Hard to imagine an innocent explanation for ABC’s account of the conversation if Holmes is telling the truth. If she said “you have the right person” in response to nothing more than a question about her identity, without the shooting having been mentioned yet, then there’s no way they could honestly take that as some sort of admission on her part as to his guilt. Either she’s misremembering the exact exchange (or lying, I guess) or else they did something egregious here.

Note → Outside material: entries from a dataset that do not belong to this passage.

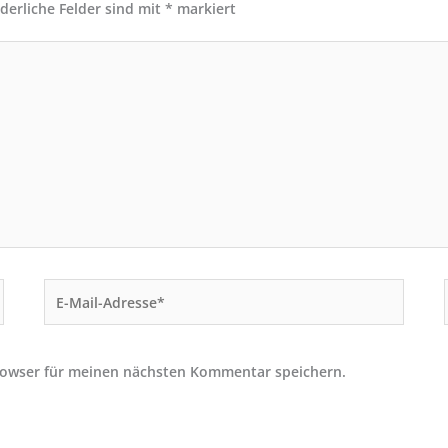
rderliche Felder sind mit
*
markiert
E-
Mail-
Adresse*
rowser für meinen nächsten Kommentar speichern.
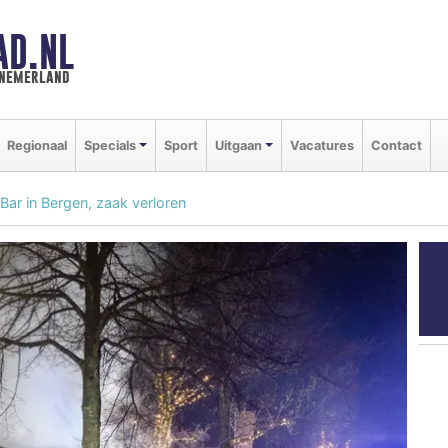
AD.NL
nnemerland
Regionaal
Specials
Sport
Uitgaan
Vacatures
Contact
Bar in Bergen, zaak verloren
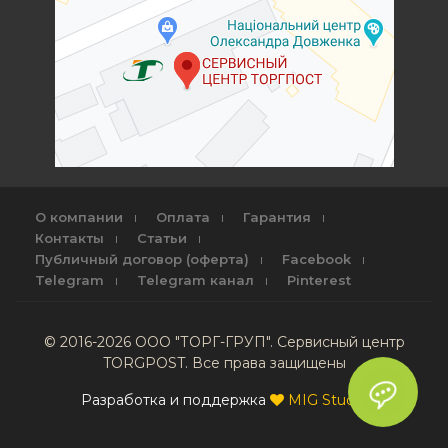
О компании
Оплата
Гарантия
Контакты
Статьи
Публичный договор (оферта)
Facebook
Telegram
Telegram канал
Pinterest
© 2016-2026 ООО "ТОРГ-ГРУП". Сервисный центр
TORGPOST. Все права защищены
Разработка и поддержка
MIG Studio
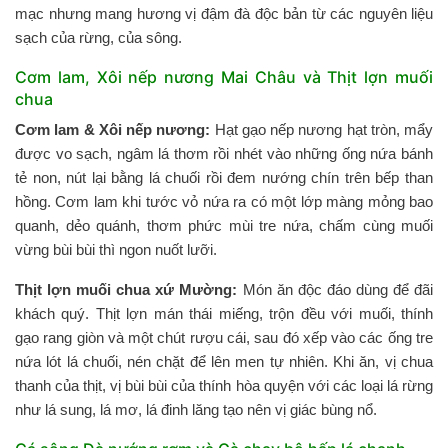
mạc nhưng mang hương vị đậm đà độc bản từ các nguyên liệu
sạch của rừng, của sông.
Cơm lam, Xôi nếp nương Mai Châu và Thịt lợn muối
chua
Cơm lam & Xôi nếp nương:
Hạt gạo nếp nương hạt tròn, mẩy
được vo sạch, ngâm lá thơm rồi nhét vào những ống nứa bánh
tẻ non, nút lại bằng lá chuối rồi đem nướng chín trên bếp than
hồng. Cơm lam khi tước vỏ nứa ra có một lớp màng mỏng bao
quanh, dẻo quánh, thơm phức mùi tre nứa, chấm cùng muối
vừng bùi bùi thì ngon nuốt lưỡi.
Thịt lợn muối chua xứ Mường:
Món ăn độc đáo dùng để đãi
khách quý. Thịt lợn mán thái miếng, trộn đều với muối, thính
gạo rang giòn và một chút rượu cái, sau đó xếp vào các ống tre
nứa lót lá chuối, nén chặt để lên men tự nhiên. Khi ăn, vị chua
thanh của thịt, vị bùi bùi của thính hòa quyện với các loại lá rừng
như lá sung, lá mơ, lá đinh lăng tạo nên vị giác bùng nổ.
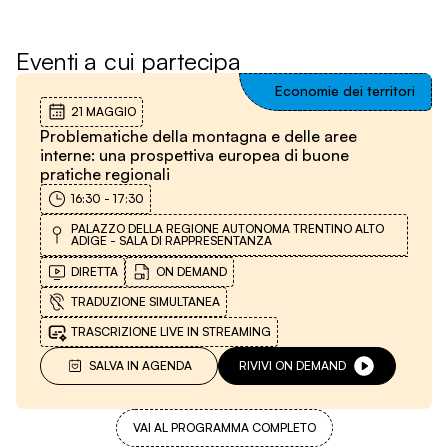
Eventi a cui partecipa
Economie dei territori
21 MAGGIO
Problematiche della montagna e delle aree
interne: una prospettiva europea di buone
pratiche regionali
16:30
-
17:30
PALAZZO DELLA REGIONE AUTONOMA TRENTINO ALTO
ADIGE - SALA DI RAPPRESENTANZA
DIRETTA
ON DEMAND
TRADUZIONE SIMULTANEA
TRASCRIZIONE LIVE IN STREAMING
SALVA IN AGENDA
RIVIVI ON DEMAND
VAI AL PROGRAMMA COMPLETO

The best-case scenario is that the reporter assumed that she’d already heard about the shooting and took her “right person” comment in that context — but even then, there’d be no reason to think she was talking about his guilt rather than simply identifying herself. And needless to say, the reporter would have had a duty to follow up and press her to clarify so that there was no ambiguity on a quote that explosive. Did he/she? Did ABC record the conversation? I’m eager to hear how it really went down.

Exit quotation via Politico: “Sources tell POLITICO that on an editorial conference call this morning, ABC News SVP James Goldston said the network is taking steps to ensure that incorrect reports such as Ross’s do not happen again.”

Update: ABC says it didn’t happen the way Holmes says it did — and no, there’s no recording of the conversation:

ABC News phoned Arlene Holmes at 5am PST, at her home in San Diego, Calif., according to notes and email records by ABC News producer Matthew Mosk, who placed the call…

Mosk said today that he awoke Arlene Holmes and informed her that a man, he believed was her son had been arrested in Aurora and asked to confirm their relationship.

“You have to tell me what happened… You have to tell me what happened,” the woman on the phone said, according to Mosk. Mosk said he told her that ABC News had learned the 24-year-old had been identified by police as the lone suspect in the mass killing in Aurora, Colo and that the details of the events were still taking shape.

“You have the right person,” was her response, he said. “I need to call the police. I need to fly to Colorado.”

That contradicts Holmes’s claim that she didn’t know anything about the shooting before her “right person” comment — but even here, according to ABC’s own account, the quote is totally ambiguous. Was she saying that James Holmes was the “right person,” i.e. the shooter, or merely that she was his mother? Why did ABC leap to assume the former instead of the latter?